▶ [What is being asked]: Copy the stretch of lines from the beginning of the entries through the line that contains "SIARAN PERS", including both ends, character for character.

(Saved entries)
========
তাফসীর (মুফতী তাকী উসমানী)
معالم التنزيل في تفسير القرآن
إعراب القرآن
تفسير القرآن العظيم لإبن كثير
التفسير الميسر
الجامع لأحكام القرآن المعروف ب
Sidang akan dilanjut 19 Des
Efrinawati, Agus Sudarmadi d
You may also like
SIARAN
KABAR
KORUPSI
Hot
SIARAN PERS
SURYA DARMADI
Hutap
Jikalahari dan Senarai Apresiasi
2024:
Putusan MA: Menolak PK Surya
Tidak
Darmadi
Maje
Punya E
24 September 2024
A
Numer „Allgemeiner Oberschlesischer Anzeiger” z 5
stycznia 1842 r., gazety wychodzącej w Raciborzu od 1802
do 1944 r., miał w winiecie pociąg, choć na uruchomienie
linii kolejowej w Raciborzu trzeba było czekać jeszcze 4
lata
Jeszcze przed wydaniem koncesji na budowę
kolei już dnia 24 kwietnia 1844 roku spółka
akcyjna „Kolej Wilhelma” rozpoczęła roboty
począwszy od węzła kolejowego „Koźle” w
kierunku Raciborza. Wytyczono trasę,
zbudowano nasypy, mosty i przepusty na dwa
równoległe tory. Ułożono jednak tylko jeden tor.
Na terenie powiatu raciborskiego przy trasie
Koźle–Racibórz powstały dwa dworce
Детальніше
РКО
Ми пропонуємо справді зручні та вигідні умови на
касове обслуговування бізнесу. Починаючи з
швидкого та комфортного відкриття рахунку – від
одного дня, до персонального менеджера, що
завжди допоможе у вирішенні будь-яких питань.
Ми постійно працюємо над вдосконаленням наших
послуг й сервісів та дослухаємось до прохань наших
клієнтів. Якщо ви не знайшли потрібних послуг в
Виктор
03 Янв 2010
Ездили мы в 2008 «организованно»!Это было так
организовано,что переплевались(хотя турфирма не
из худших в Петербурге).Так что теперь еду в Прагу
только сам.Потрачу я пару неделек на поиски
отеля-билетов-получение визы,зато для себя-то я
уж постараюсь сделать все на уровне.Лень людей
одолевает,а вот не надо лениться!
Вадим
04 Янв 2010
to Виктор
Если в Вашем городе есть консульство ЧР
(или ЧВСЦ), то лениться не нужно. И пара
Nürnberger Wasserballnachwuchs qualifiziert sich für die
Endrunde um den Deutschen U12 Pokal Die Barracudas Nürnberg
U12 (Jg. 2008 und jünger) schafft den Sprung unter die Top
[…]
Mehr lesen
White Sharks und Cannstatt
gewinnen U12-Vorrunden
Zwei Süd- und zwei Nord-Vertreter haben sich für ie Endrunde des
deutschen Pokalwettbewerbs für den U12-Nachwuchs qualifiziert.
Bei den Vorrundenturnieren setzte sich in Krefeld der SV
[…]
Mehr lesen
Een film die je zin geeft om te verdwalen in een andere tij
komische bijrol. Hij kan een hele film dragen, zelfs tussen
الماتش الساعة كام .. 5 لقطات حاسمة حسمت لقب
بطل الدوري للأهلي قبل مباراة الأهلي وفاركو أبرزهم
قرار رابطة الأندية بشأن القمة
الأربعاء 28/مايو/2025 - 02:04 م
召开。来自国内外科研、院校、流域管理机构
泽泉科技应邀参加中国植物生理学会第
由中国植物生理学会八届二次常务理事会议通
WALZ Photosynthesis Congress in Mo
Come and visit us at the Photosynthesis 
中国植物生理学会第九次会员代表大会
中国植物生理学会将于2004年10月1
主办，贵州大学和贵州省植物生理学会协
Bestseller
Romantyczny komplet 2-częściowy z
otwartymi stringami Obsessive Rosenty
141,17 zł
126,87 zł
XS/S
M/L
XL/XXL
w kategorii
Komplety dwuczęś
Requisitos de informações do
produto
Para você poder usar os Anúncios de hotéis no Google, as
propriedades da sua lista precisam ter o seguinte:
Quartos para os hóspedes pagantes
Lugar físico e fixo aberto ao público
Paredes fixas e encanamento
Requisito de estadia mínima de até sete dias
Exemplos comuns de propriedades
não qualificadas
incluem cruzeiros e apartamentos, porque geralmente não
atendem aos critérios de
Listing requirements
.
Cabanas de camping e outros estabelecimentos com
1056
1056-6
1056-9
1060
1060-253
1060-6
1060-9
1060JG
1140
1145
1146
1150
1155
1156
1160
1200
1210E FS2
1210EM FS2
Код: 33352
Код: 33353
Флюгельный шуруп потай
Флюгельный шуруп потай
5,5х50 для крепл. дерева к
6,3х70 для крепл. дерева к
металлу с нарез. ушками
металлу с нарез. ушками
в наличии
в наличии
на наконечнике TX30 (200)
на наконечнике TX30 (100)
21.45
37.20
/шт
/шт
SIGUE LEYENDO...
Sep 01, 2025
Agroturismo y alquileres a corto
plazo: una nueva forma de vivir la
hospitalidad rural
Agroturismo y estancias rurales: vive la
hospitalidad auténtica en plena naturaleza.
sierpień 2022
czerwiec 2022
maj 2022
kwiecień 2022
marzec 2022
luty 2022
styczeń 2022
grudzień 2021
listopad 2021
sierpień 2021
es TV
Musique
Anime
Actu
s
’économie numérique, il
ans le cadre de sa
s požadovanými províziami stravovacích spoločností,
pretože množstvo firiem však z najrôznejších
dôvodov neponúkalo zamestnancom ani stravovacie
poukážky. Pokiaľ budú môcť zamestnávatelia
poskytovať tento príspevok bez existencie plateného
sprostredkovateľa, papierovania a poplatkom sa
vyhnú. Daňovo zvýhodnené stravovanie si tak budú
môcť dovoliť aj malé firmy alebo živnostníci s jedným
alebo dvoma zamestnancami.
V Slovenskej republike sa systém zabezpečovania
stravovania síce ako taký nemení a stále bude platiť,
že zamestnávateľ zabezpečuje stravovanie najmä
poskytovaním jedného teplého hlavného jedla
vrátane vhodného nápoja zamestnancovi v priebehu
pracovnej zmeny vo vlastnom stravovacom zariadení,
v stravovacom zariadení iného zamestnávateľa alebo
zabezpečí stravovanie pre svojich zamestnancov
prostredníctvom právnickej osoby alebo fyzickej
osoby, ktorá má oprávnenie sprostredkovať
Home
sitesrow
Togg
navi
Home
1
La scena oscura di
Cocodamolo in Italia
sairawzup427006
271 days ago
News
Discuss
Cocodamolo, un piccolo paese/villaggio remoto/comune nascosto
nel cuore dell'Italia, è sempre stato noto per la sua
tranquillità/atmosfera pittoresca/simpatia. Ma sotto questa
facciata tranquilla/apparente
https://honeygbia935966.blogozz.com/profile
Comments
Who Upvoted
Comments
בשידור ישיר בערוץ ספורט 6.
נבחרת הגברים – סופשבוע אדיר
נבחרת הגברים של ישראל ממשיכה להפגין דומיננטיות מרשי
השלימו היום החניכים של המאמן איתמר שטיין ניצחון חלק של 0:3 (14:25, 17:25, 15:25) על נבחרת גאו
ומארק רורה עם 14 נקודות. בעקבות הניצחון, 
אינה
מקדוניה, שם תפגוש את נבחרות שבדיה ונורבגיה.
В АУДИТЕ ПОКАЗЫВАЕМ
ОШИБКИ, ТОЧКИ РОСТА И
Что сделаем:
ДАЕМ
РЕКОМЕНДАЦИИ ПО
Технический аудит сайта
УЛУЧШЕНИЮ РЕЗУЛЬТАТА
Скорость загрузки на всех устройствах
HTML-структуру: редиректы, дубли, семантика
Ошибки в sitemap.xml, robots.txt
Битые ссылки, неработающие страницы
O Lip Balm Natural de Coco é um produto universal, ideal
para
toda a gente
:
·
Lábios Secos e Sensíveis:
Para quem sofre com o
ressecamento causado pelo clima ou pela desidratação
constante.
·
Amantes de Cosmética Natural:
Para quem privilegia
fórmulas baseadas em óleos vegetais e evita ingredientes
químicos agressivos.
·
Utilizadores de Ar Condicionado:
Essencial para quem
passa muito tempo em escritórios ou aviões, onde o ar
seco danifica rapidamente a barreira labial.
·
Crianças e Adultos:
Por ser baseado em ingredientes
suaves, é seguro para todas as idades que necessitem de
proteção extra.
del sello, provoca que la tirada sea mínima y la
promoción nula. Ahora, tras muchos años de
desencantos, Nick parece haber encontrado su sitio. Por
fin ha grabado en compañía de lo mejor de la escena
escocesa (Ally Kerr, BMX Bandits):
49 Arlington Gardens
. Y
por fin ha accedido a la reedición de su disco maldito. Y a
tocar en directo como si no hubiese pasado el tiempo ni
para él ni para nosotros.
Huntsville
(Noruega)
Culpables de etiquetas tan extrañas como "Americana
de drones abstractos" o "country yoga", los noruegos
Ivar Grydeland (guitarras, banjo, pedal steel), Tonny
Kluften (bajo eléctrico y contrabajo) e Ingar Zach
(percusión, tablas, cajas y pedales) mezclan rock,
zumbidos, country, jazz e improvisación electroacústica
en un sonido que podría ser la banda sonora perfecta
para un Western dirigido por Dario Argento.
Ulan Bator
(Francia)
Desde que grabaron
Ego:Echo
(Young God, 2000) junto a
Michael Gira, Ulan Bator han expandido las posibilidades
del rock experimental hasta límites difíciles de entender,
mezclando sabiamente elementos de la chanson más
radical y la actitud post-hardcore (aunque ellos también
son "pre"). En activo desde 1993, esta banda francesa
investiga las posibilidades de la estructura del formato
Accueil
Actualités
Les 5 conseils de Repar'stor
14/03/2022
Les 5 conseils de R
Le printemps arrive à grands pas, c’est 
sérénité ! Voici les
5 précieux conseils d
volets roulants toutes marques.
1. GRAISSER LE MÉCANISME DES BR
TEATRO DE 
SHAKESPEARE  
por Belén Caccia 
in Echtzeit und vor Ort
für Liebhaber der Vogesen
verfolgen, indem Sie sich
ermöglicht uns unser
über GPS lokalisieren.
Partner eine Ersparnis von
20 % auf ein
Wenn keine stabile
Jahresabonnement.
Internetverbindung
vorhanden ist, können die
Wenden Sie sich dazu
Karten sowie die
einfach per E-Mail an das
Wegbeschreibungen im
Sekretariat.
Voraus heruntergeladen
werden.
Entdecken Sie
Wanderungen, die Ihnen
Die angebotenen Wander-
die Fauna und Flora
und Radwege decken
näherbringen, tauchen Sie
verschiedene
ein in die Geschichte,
========
▶ [Exercise result]:
তাফসীর (মুফতী তাকী উসমানী)
معالم التنزيل في تفسير القرآن
إعراب القرآن
تفسير القرآن العظيم لإبن كثير
التفسير الميسر
الجامع لأحكام القرآن المعروف ب
Sidang akan dilanjut 19 Des
Efrinawati, Agus Sudarmadi d
You may also like
SIARAN
KABAR
KORUPSI
Hot
SIARAN PERS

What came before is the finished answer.